In late 2009, when an unusually thorough fan tracked down a MySpace comment Park had left on a friend's profile years before as a frustrated, homesick trainee ("korea is gay…i hate koreans…"), the ensuing scandal caused him to leave his band and Korea in shame. Tearful fans saw him off at Incheon Airport. He moved in with his folks and worked in a tire shop, happy to be back home break-dancing with his friends.

Then something extraordinary happened: In 2010, Park posted video he shot of himself covering B.o.B's "Nothin' on You" to YouTube. In two days, the clip garnered two million views and vaulted the original back into iTunes' top downloaded tracks chart. It also landed Park back in Seoul, where, after appearing in a Korean breakdancing movie, he signed a contract with the lesser-known management company SidusHQ and is performing again —as a solo artist.
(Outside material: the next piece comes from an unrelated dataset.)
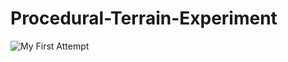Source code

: Procedural-Terrain-Experiment
=============================

![My First Attempt](http://www.josephjaniga.com/healthbars.gif)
He's since issued public apologies to both his former bandmates and JYP, whom he credited with helping "raise" him both "physically and spiritually." Three days after Christmas, Park released his first solo album in South Korea, a slab of R&B balladry that he wrote entirely on his own.

"It's all me," he says. "It's my music. Not a lot of people here can say that."

It's a Monday night in Times Square. Buddhist monks in Birkenstocks glide past German tourists, all of whom keep a safe distance from the small slice of nuttiness over at the Best Buy Theater. Tonight, MTV Iggy will crown 2NE1 as winners of their Best New Band award, a competition that was restricted to international acts. The screaming, a slightly softer relative of what I'd heard a few days earlier in Seoul, is coming from Blackjacks. They're everywhere, hoping to catch a glimpse of the girls as they appear for the first time on American soil.

Entire Korean-American families have made their way into the theater. Fathers hold zoom lenses steady, mothers transform glow bands into makeshift tambourines, sons and daughters do their best to contain themselves. Throughout the telecast, you get the sense that this is a translation of a translation.

Every runner-up performer that precedes 2NE1 feels like one more hurdle in between. Every interstitial breather, every baffling Matt Pinfield-ism and Sway-ism, every interview segment with anyone but 2NE1 brings on more sighing and fidgeting. But there they are, outside on the street, saying hello. Cameras follow them as they enter the theater, the four of them caramelizing the air around them with every step. The room jitters and heaves. Clusters of digital cameras begin bobbing up and down from front to back, ready for the moment when the group finally steps into view. And then they do.